An Open Letter to: Blue Line Protective Services
From: Gordon McHenry, Jr., President & CEO, Solid Ground
RE: Attitudes toward homeless people in your social media
Dear Blue Line Protective Services:
We are writing to let you know that one of the reasons we have discontinued your services at our Sand Point Housing campus is your public comments that we have read online about people who are homeless. From some recent posts on your Twitter feed, it is clear that you have strong ideas about homelessness and the people who are trapped in cycles of poverty. I hope that in sharing these opinions you have opened the door to learning about how institutional racism and other factors impact our society and create conditions that foster homelessness.
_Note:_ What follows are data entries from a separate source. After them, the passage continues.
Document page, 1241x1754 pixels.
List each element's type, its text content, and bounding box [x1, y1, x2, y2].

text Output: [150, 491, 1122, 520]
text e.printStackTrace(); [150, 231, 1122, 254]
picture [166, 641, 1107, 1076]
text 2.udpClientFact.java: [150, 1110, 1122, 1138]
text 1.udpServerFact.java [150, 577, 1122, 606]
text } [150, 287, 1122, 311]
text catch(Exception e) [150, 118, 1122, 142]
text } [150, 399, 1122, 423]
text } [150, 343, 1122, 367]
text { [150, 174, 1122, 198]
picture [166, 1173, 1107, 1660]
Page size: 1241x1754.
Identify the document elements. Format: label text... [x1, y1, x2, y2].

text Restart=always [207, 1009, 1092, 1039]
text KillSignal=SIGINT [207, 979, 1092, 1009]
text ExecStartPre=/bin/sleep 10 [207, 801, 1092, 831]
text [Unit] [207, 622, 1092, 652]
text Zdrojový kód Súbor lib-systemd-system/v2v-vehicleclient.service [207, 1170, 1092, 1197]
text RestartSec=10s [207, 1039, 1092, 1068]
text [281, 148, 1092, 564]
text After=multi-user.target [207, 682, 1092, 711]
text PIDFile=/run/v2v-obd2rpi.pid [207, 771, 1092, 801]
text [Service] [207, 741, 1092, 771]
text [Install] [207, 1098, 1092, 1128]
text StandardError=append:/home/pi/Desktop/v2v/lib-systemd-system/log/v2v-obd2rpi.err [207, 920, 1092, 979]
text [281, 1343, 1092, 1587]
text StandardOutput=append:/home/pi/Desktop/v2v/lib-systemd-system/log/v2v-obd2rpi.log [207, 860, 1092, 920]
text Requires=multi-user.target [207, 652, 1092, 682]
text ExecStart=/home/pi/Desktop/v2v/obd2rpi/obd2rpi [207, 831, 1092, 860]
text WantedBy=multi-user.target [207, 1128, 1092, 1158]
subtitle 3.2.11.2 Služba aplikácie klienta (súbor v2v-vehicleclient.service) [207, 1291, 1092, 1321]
Your Twitter posts calling homeless people “deadbeats” and referring to their “homeless lifestyle” both misrepresent the complex reasons people become homeless, and stigmatize the very people that we hired you to ensure have a safe campus. Your characterizations are diametrically opposed to our view that all people have inherent strengths and all people desire healthy outcomes for themselves.
Solid Ground believes that everyone has the right to safe, stable housing. But we recognize that there are real barriers preventing all members of our community from obtaining this basic right including: mental health; racism, homophobia and other oppressions; housing shortages; and program rules and requirements that exclude them. What this means is that homelessness is not a choice or a lifestyle. It is, instead, the result of many factors, most of which reflect realities of our society and political system and not personal failure.
Moreover, we know that a disproportionate number of the people we serve are people of color who have faced many racially-based barriers to escaping poverty. As a society, we all want racism to go away. But, in doing so, we are denying the statistical facts, and more importantly, the realities that people of color continue to face in our society.
No one believes living in a tent on the streets is adequate housing. Four decades of supporting people to avoid or exit homelessness have taught us that stable, safe housing is fundamental to success. But Seattle does not have an adequate supply of affordable housing. And even if it did, many people face significant barriers to accessing resources. And so, despite their hard work, many people who work part and full time can still experience homelessness.
Your Twitter posts are a reminder to us at Solid Ground about the misconceptions that are alive in our community, which strengthens our commitment to work in a way that undoes racism and other oppressions that perpetuate poverty. We believe that everyone deserves a place to call home and that, in Seattle, we can rise to the exceptional challenges of making that belief a reality. We invite you to join us in achieving this worthy goal by educating and encouraging your employees to be more empathetic to the realities of people experiencing homelessness and other oppressions.
Kathy O'Hara says
Thank you for your articulate defense of homeless people, and confronting bigotry. No one willingly chooses the so-called “Homeless Lifestyle”, and many of us (including me) are continuously on the verge of homelessness. The last thing anyone needs is a so-called “Protective Service” that protects no one who is vulnerable.